# Exercise aim
Recast the items below as a numbered list of their lines. Skip blank lines and leave the pictures out.

(Images of plotted data)
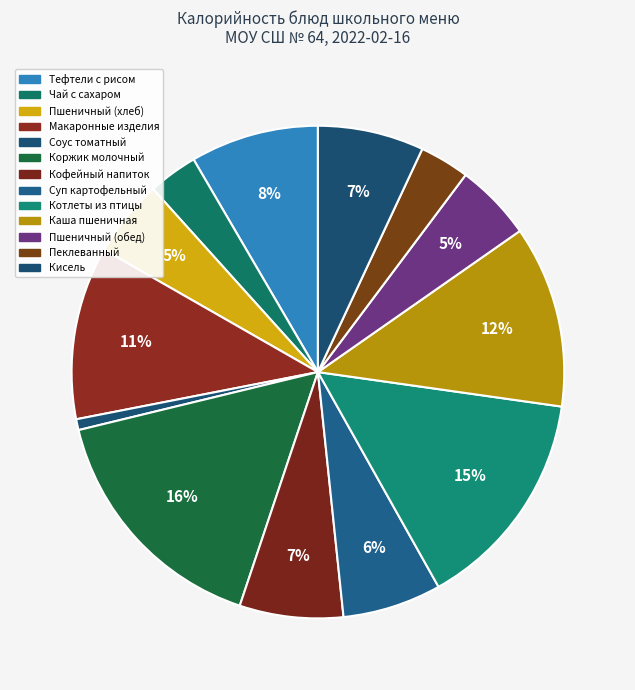

To the nearest percent, what is the combined percentage of Коржик молочный and Кисель?

23%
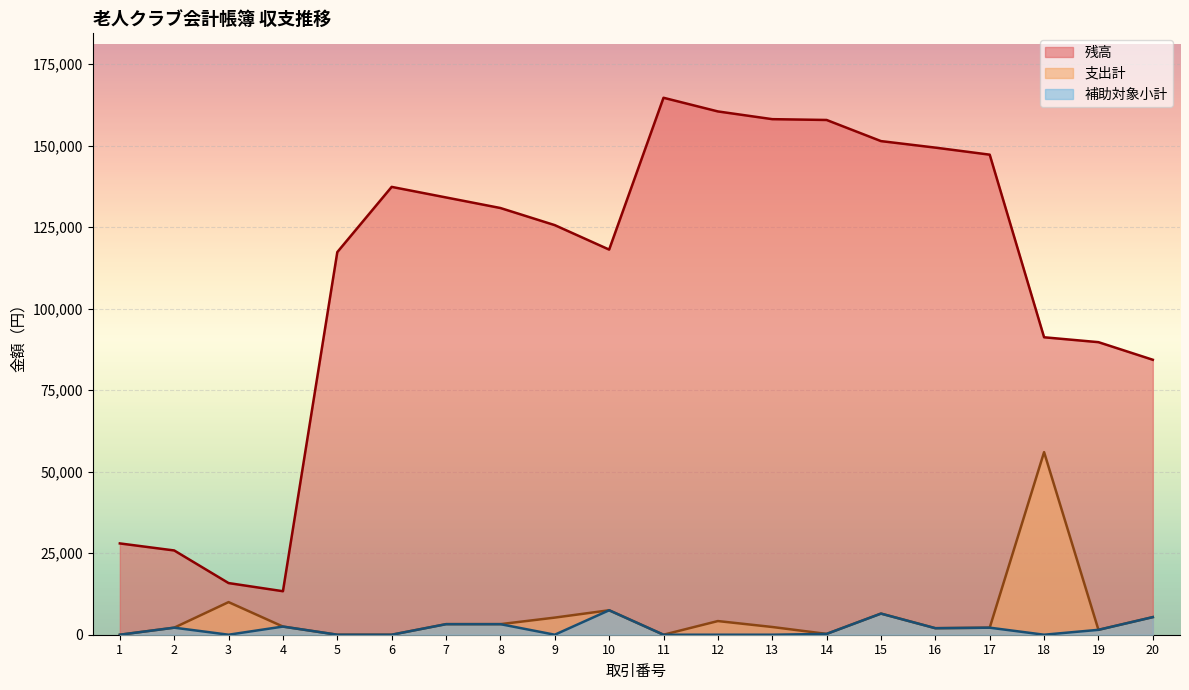

What is the difference between the maximum and second lowest values in the 補助対象小計 series?

7500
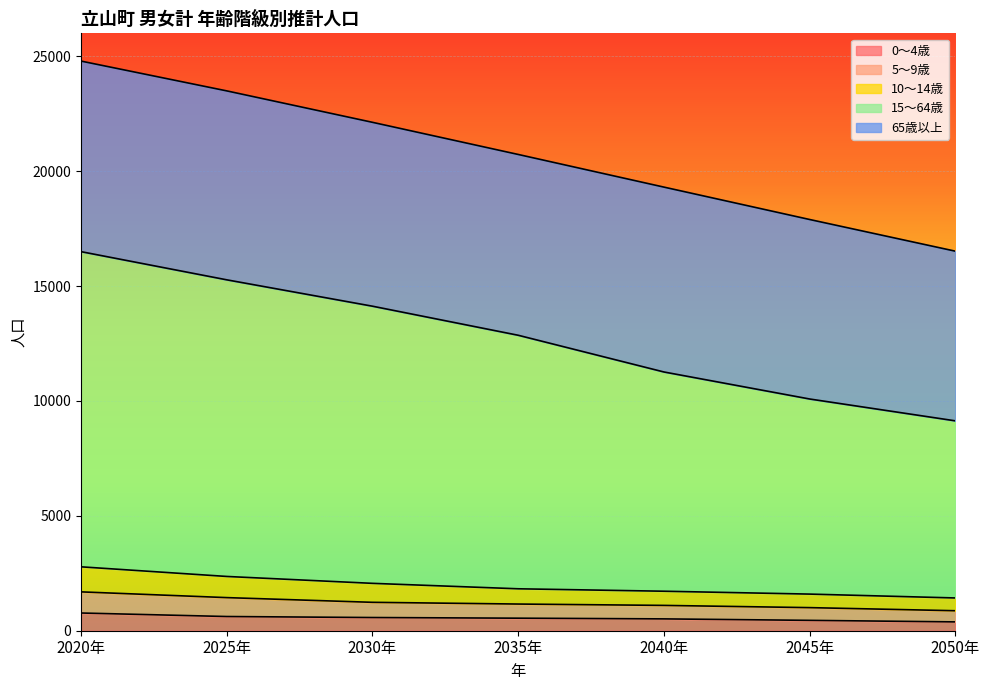

Which series has the widest spread of values?

15～64歳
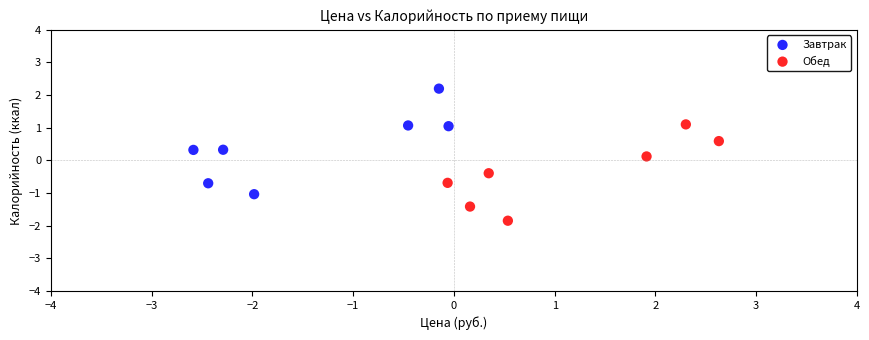

Which series contains the lowest Y value?

Обед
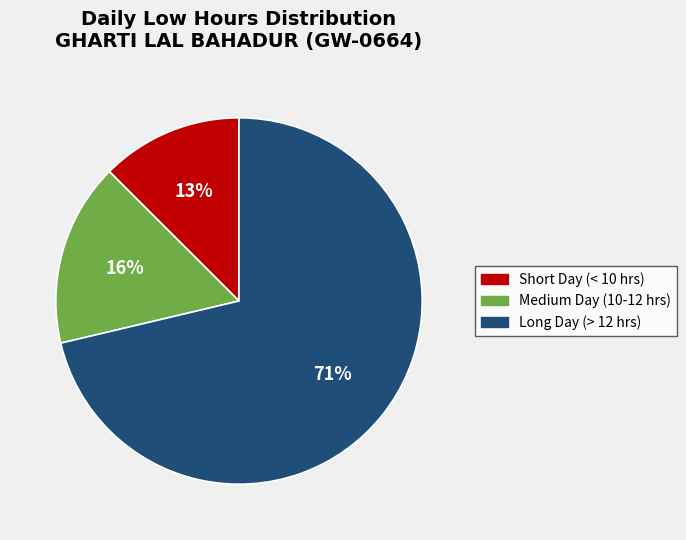

To the nearest percent, what is the average slice percentage?

33%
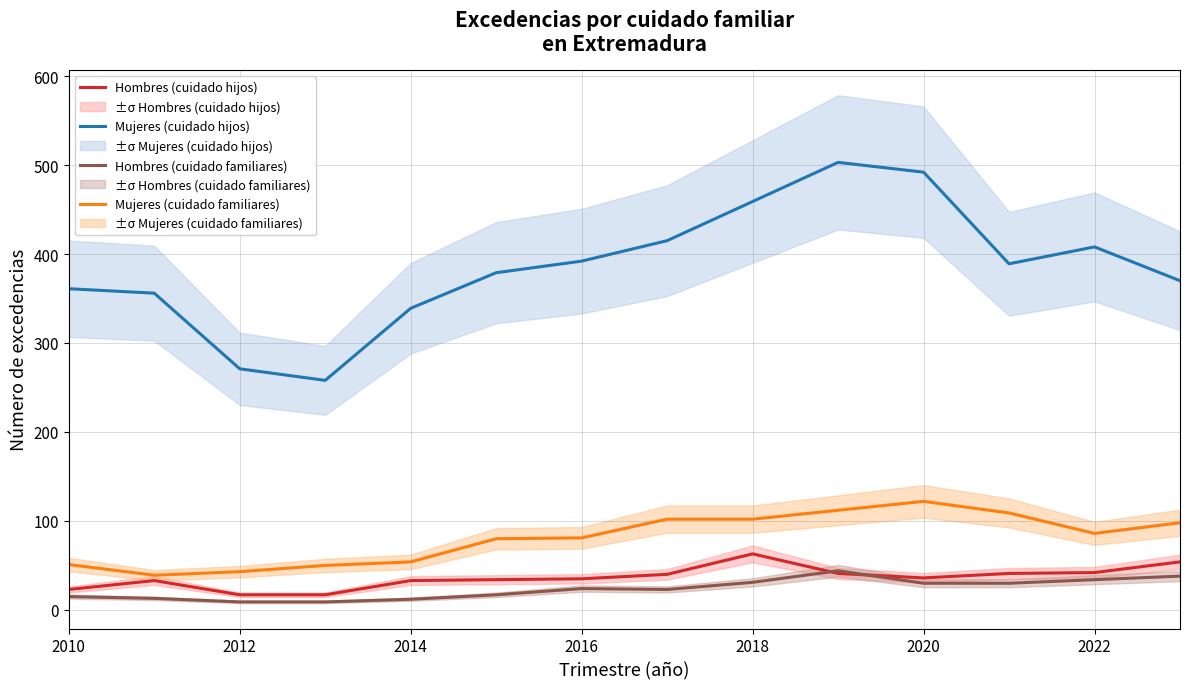

The value of Mujeres (cuidado familiares) at 2022 is 37. True or false?

False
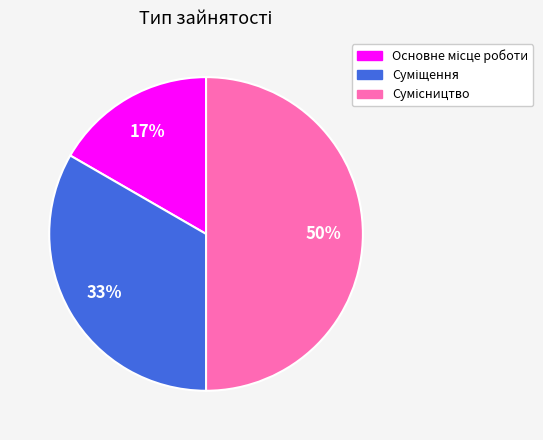

To the nearest percent, what is the difference between the largest and smallest slice percentages?

33%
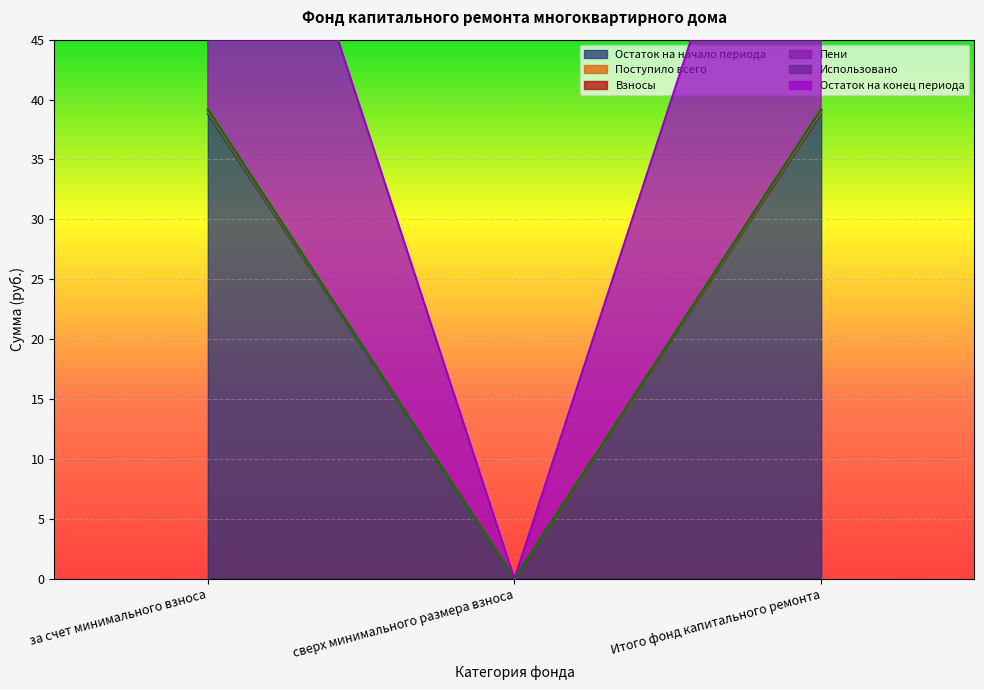

What is the difference between the maximum and minimum values in the Остаток на начало периода series?

38.8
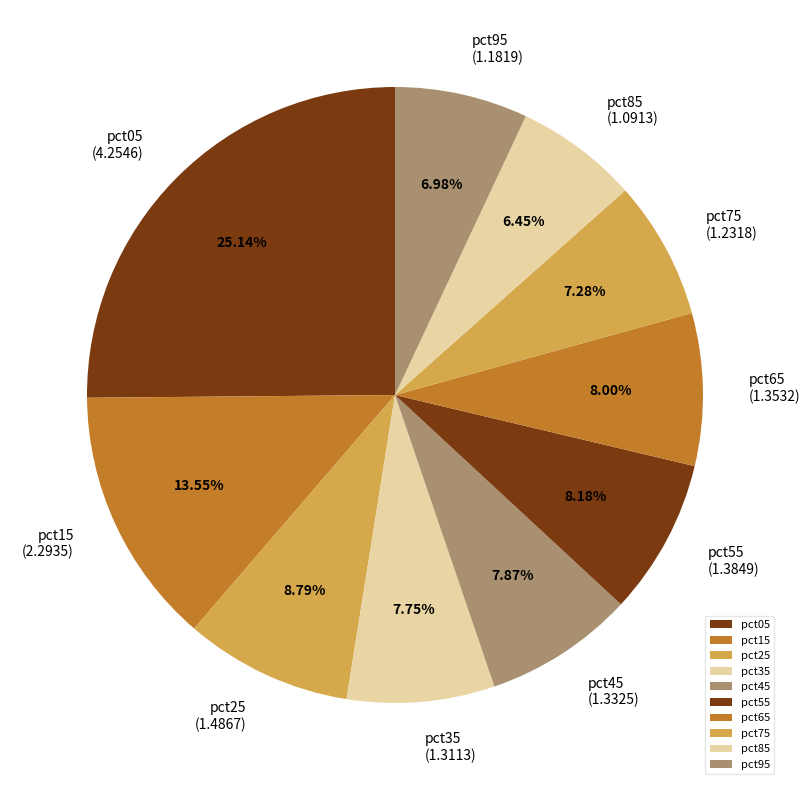

To the nearest percent, what is the combined percentage of pct35 and pct85?

14%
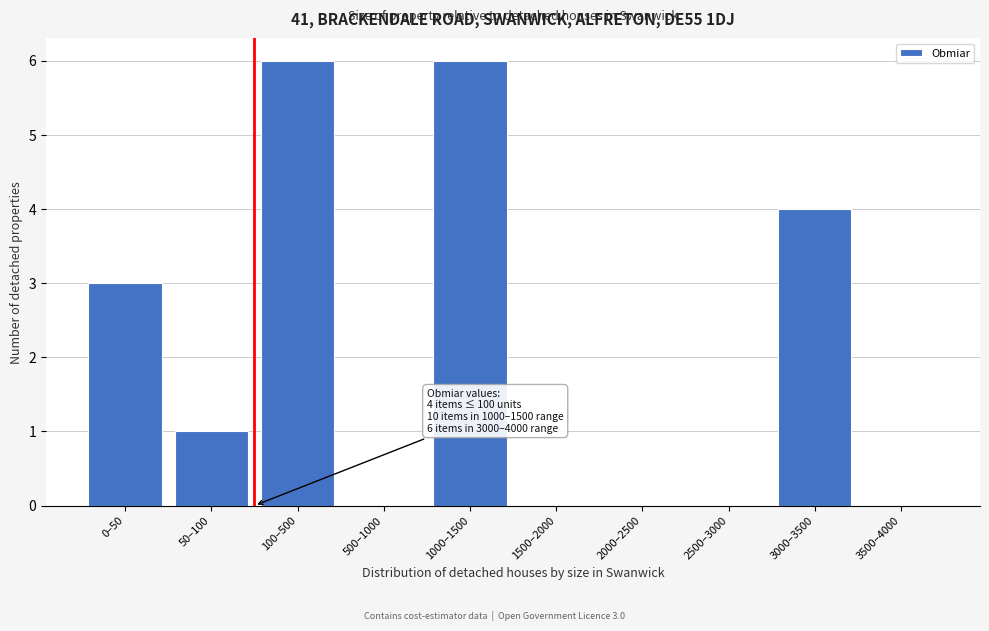

Reading left to right, extract all data points from this chart.

0–50=3	50–100=1	100–500=6	500–1000=0	1000–1500=6	1500–2000=0	2000–2500=0	2500–3000=0	3000–3500=4	3500–4000=0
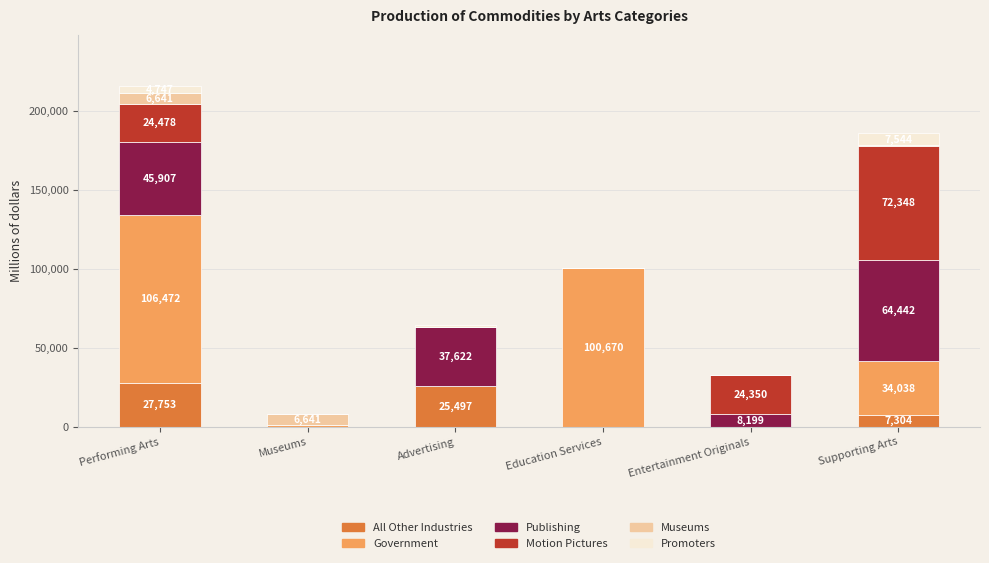

At which category is the sum across all series the highest?

Performing Arts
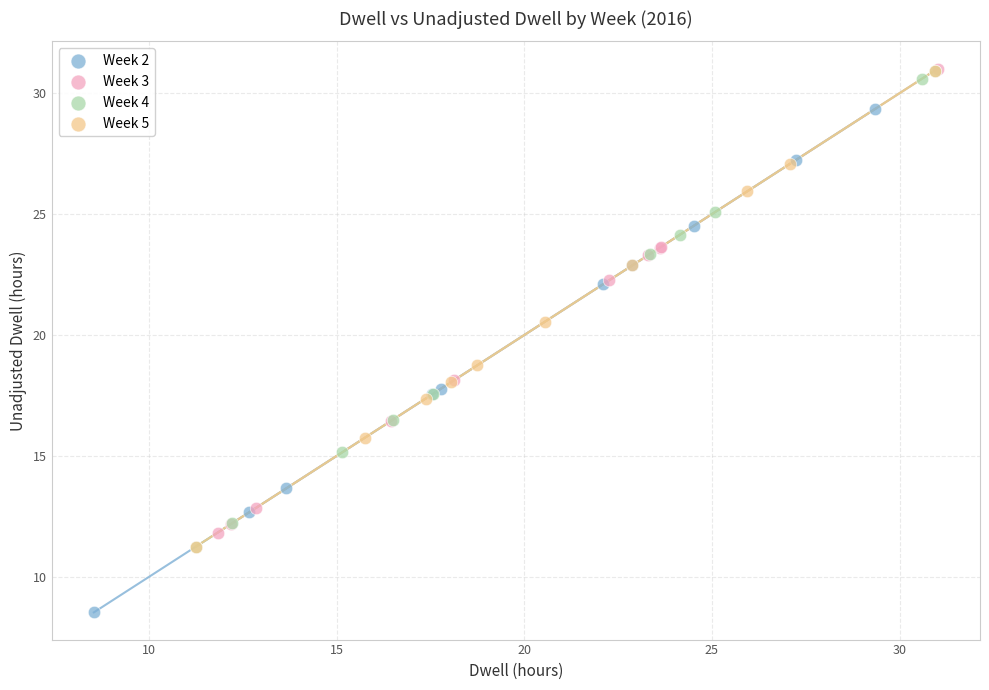

What are all the series names shown in the legend?

Week 2, Week 3, Week 4, Week 5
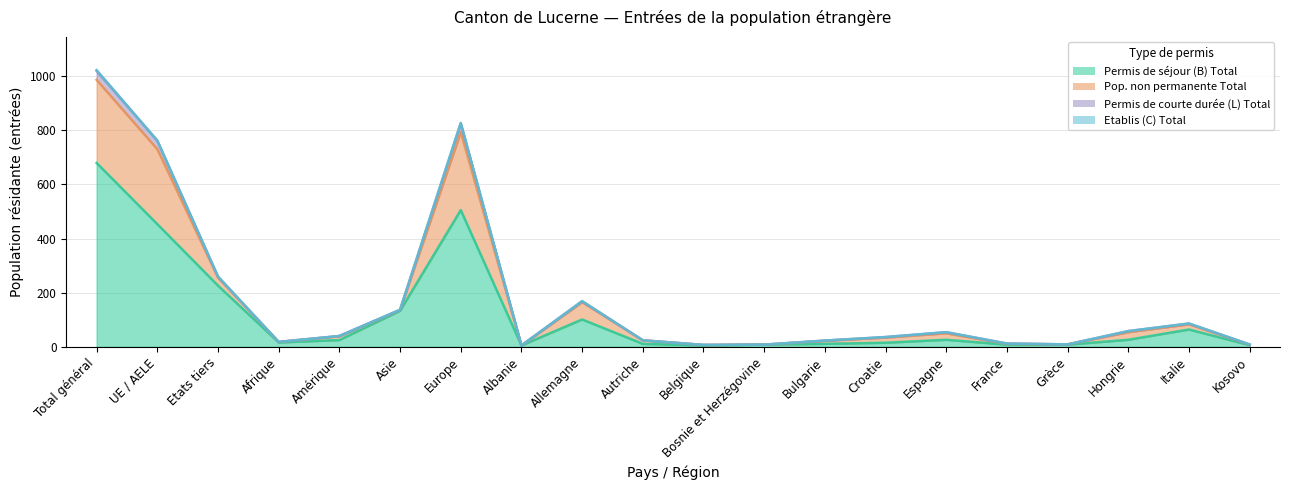

What is the spread (max minus min) of values at Asie?

3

# Solved problem
1. To the nearest percent, what is the combined percentage of Коржик молочный and Кисель?
2. 23%
3. What is the difference between the maximum and second lowest values in the 補助対象小計 series?
4. 7500
5. Which series has the widest spread of values?
6. 15～64歳
7. Which series contains the lowest Y value?
8. Обед
9. To the nearest percent, what is the average slice percentage?
10. 33%
11. The value of Mujeres (cuidado familiares) at 2022 is 37. True or false?
12. False
13. To the nearest percent, what is the difference between the largest and smallest slice percentages?
14. 33%
15. What is the difference between the maximum and minimum values in the Остаток на начало периода series?
16. 38.8
17. To the nearest percent, what is the combined percentage of pct35 and pct85?
18. 14%
19. Reading left to right, extract all data points from this chart.
20. 0–50=3	50–100=1	100–500=6	500–1000=0	1000–1500=6	1500–2000=0	2000–2500=0	2500–3000=0	3000–3500=4	3500–4000=0
21. At which category is the sum across all series the highest?
22. Performing Arts
23. What are all the series names shown in the legend?
24. Week 2, Week 3, Week 4, Week 5
25. What is the spread (max minus min) of values at Asie?
26. 3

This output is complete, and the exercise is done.